WORK TO COMPLETE:
Rewrite the data below as a Markdown table with the columns Line No. and Entry, giving each line its own numbered row. Skip blank lines and leave out the pictures.

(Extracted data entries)
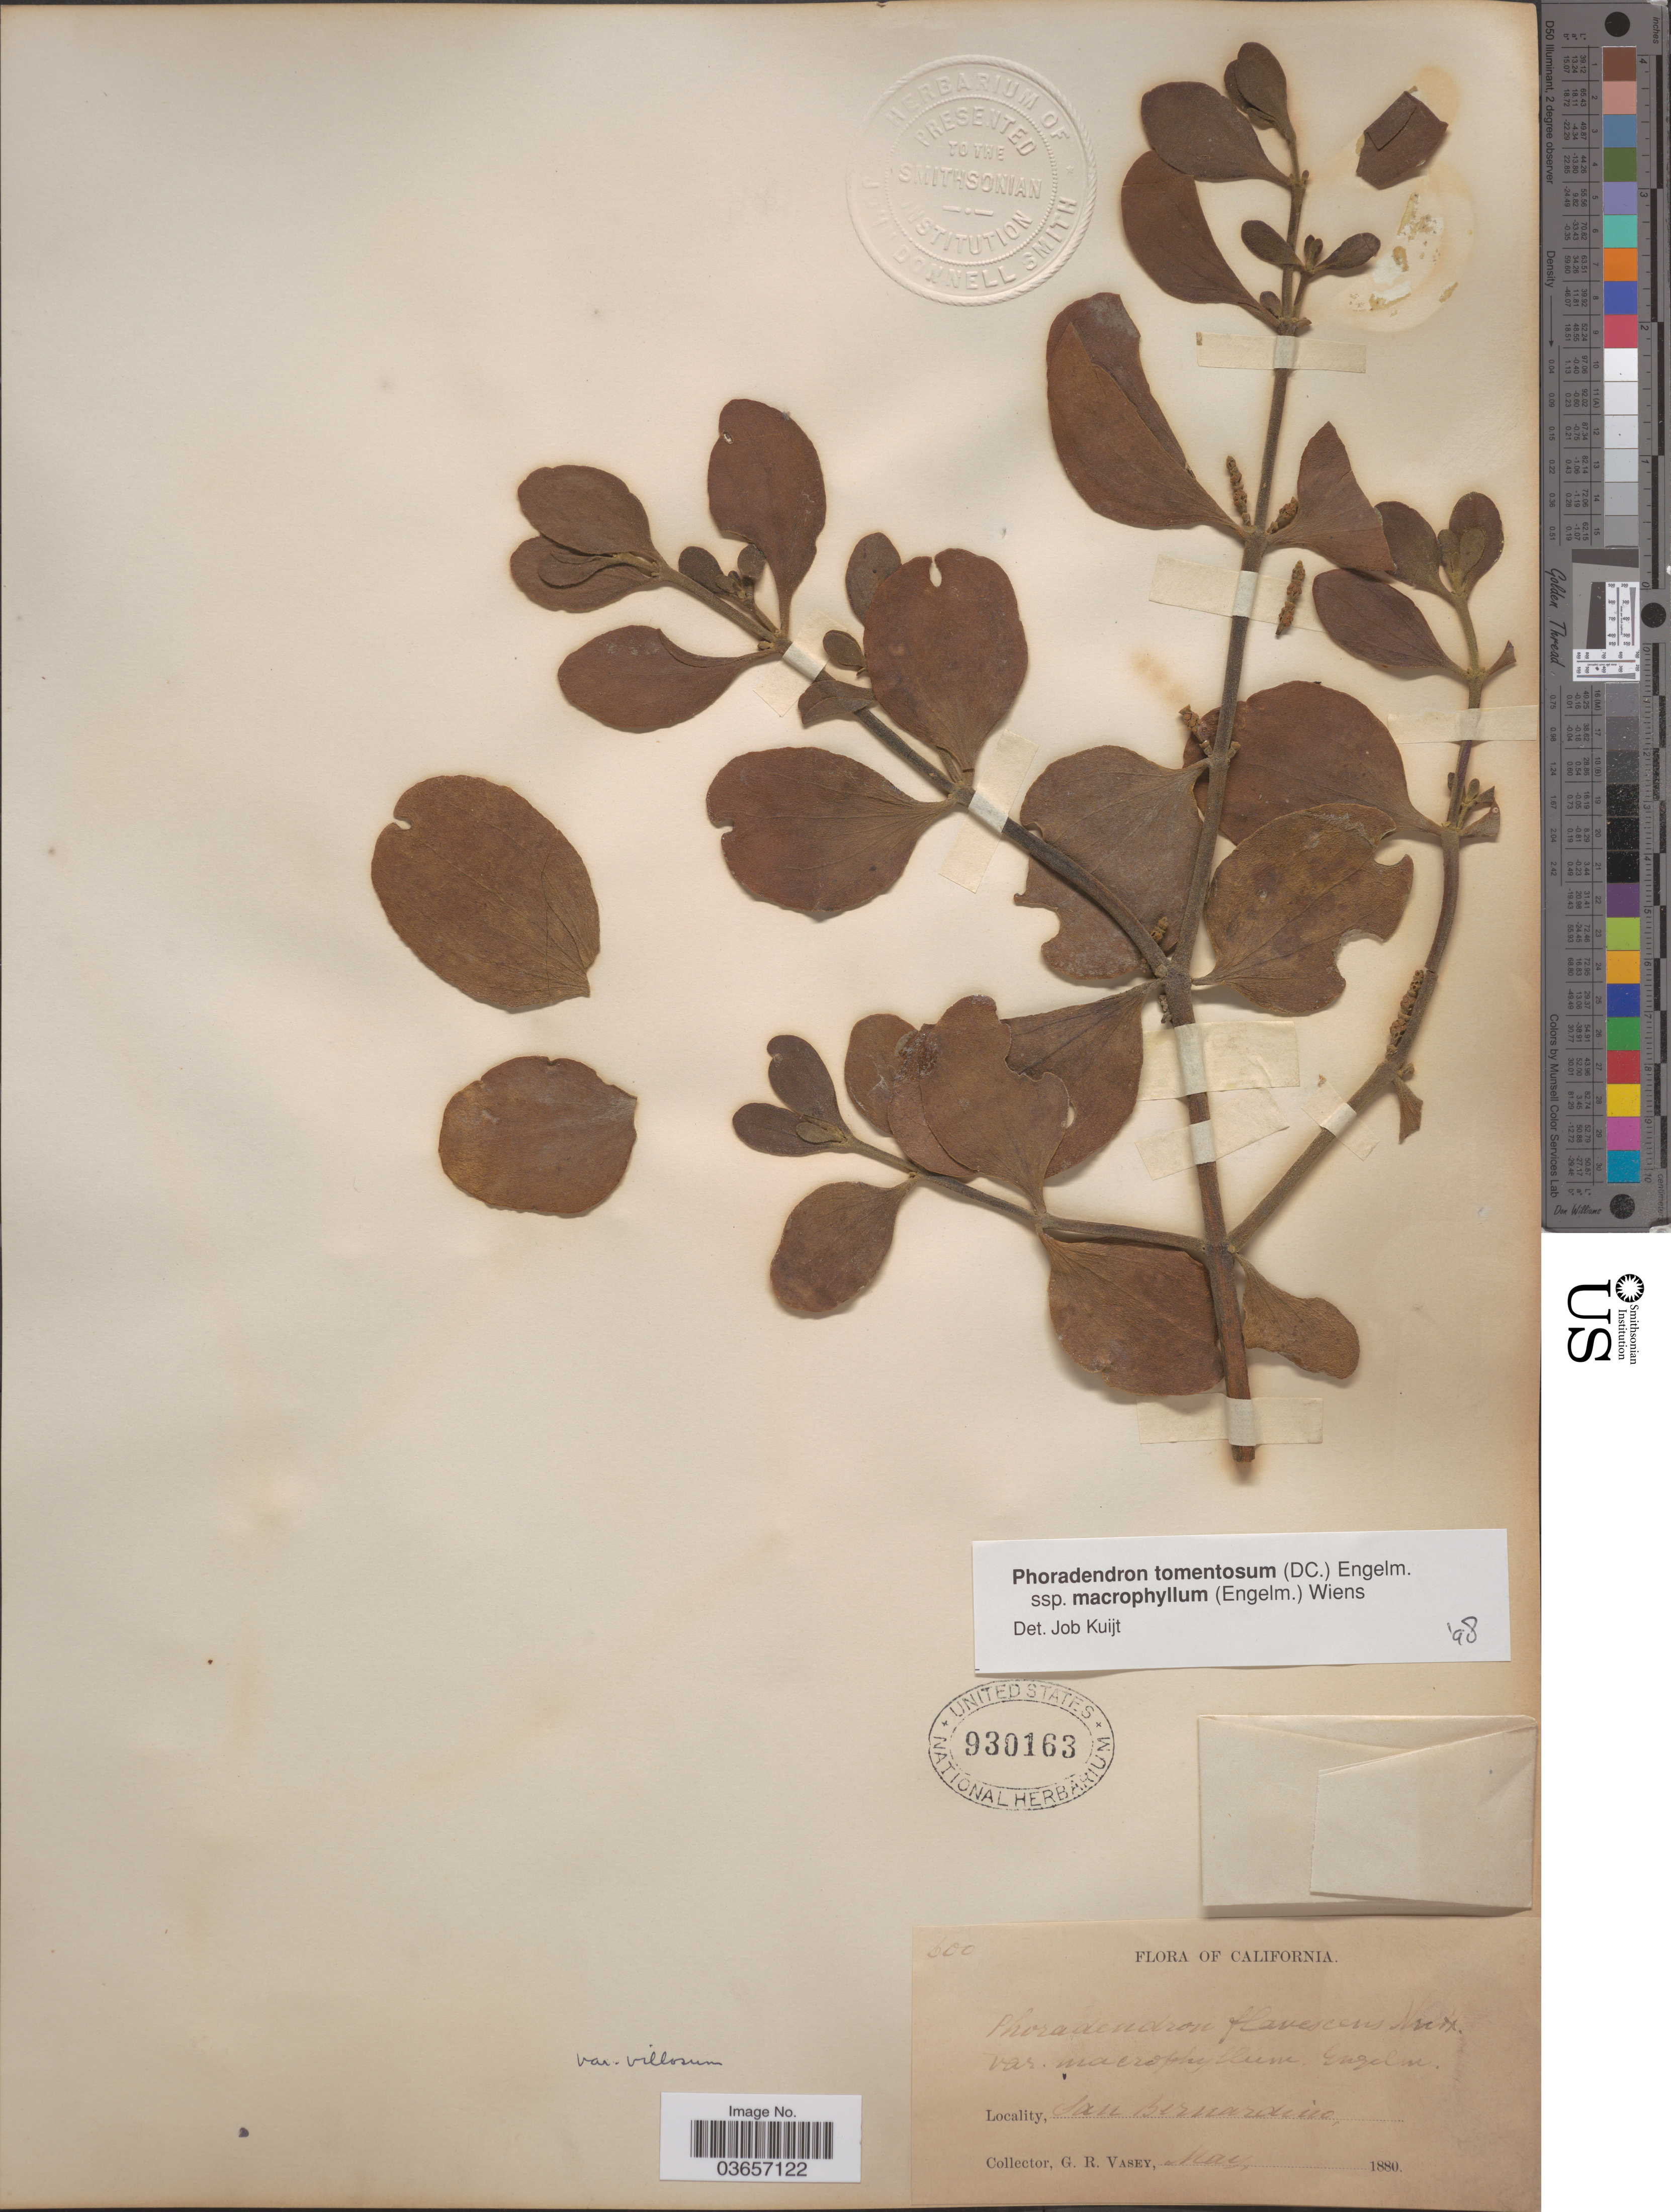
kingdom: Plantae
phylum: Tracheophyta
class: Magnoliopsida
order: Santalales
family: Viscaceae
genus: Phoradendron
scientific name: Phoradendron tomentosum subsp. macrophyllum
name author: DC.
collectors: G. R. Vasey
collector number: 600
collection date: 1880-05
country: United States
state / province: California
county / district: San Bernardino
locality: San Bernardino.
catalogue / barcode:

COMPLETE RESPONSE:
| Line No. | Entry |
|---|---|
| 1 | kingdom: Plantae |
| 2 | phylum: Tracheophyta |
| 3 | class: Magnoliopsida |
| 4 | order: Santalales |
| 5 | family: Viscaceae |
| 6 | genus: Phoradendron |
| 7 | scientific name: Phoradendron tomentosum subsp. macrophyllum |
| 8 | name author: DC. |
| 9 | collectors: G. R. Vasey |
| 10 | collector number: 600 |
| 11 | collection date: 1880-05 |
| 12 | country: United States |
| 13 | state / province: California |
| 14 | county / district: San Bernardino |
| 15 | locality: San Bernardino. |
| 16 | catalogue / barcode: |